▶ _Aim of the exercise_
How do the lines read from the one holding "time, and premium" through the last line of the listing? Set them down exactly, pictures omitted.

▶ _Material shown_
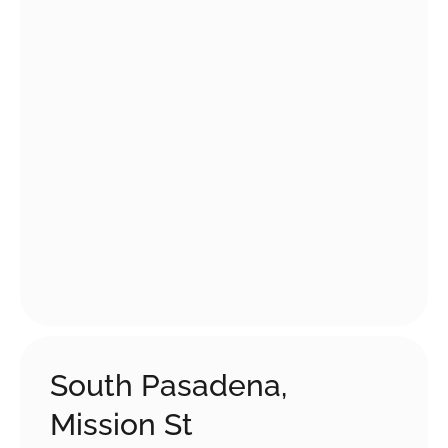
South Pasadena,
Mission St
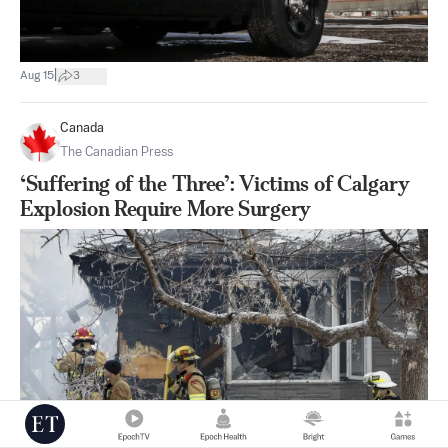
|
Aug 15
3
Canada
The Canadian Press
‘Suffering of the Three’: Victims of Calgary
Explosion Require More Surgery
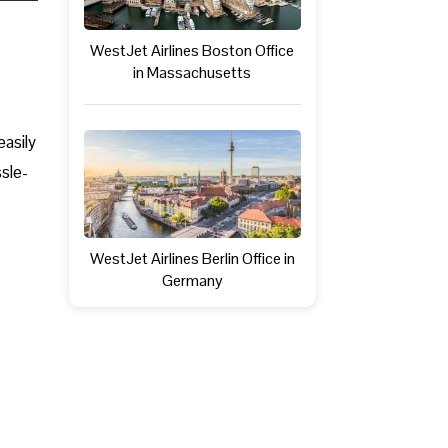
WestJet Airlines Boston Office
in Massachusetts
easily
ssle-
WestJet Airlines Berlin Office in
Germany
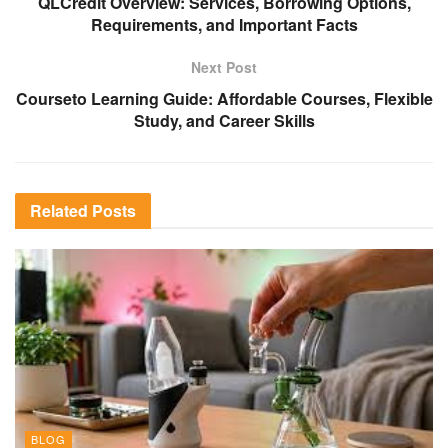
QLCredit Overview: Services, Borrowing Options,
Requirements, and Important Facts
Next Post
Courseto Learning Guide: Affordable Courses, Flexible
Study, and Career Skills
Related
Posts
BLOG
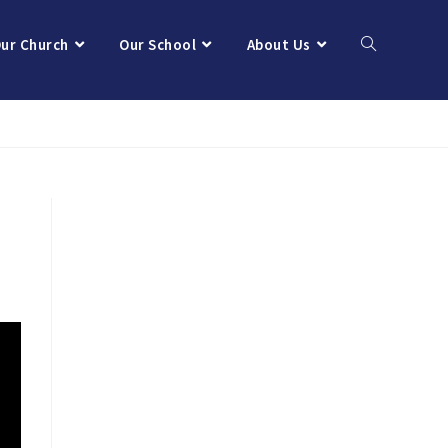
ur Church
Our School
About Us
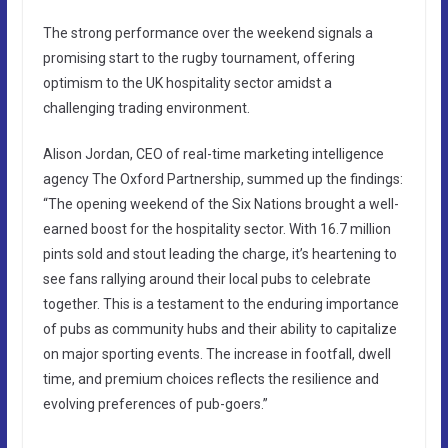
The strong performance over the weekend signals a
promising start to the rugby tournament, offering
optimism to the UK hospitality sector amidst a
challenging trading environment.
Alison Jordan, CEO of real-time marketing intelligence
agency The Oxford Partnership, summed up the findings:
“The opening weekend of the Six Nations brought a well-
earned boost for the hospitality sector. With 16.7 million
pints sold and stout leading the charge, it’s heartening to
see fans rallying around their local pubs to celebrate
together. This is a testament to the enduring importance
of pubs as community hubs and their ability to capitalize
on major sporting events. The increase in footfall, dwell
time, and premium choices reflects the resilience and
evolving preferences of pub-goers.”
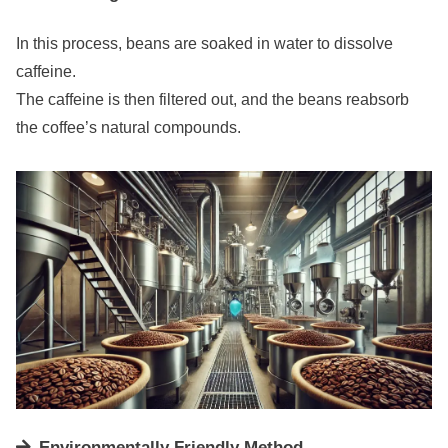
In this process, beans are soaked in water to dissolve
caffeine.
The caffeine is then filtered out, and the beans reabsorb
the coffee’s natural compounds.
Environmentally Friendly Method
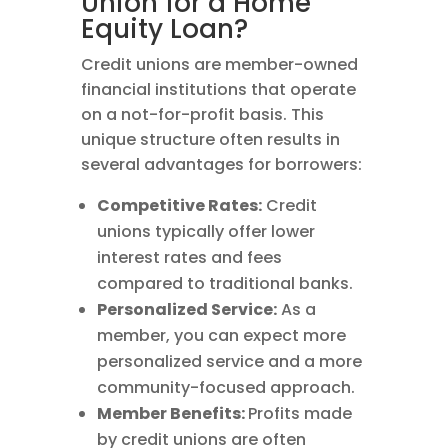
Union for a Home
Equity Loan?
Credit unions are member-owned
financial institutions that operate
on a not-for-profit basis. This
unique structure often results in
several advantages for borrowers:
Competitive Rates:
Credit
unions typically offer lower
interest rates and fees
compared to traditional banks.
Personalized Service:
As a
member, you can expect more
personalized service and a more
community-focused approach.
Member Benefits:
Profits made
by credit unions are often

▶ _Task output_
time, and premium choices reflects the resilience and
evolving preferences of pub-goers.”
In this process, beans are soaked in water to dissolve
caffeine.
The caffeine is then filtered out, and the beans reabsorb
the coffee’s natural compounds.
Environmentally Friendly Method
Union for a Home
Equity Loan?
Credit unions are member-owned
financial institutions that operate
on a not-for-profit basis. This
unique structure often results in
several advantages for borrowers:
Competitive Rates:
Credit
unions typically offer lower
interest rates and fees
compared to traditional banks.
Personalized Service:
As a
member, you can expect more
personalized service and a more
community-focused approach.
Member Benefits:
Profits made
by credit unions are often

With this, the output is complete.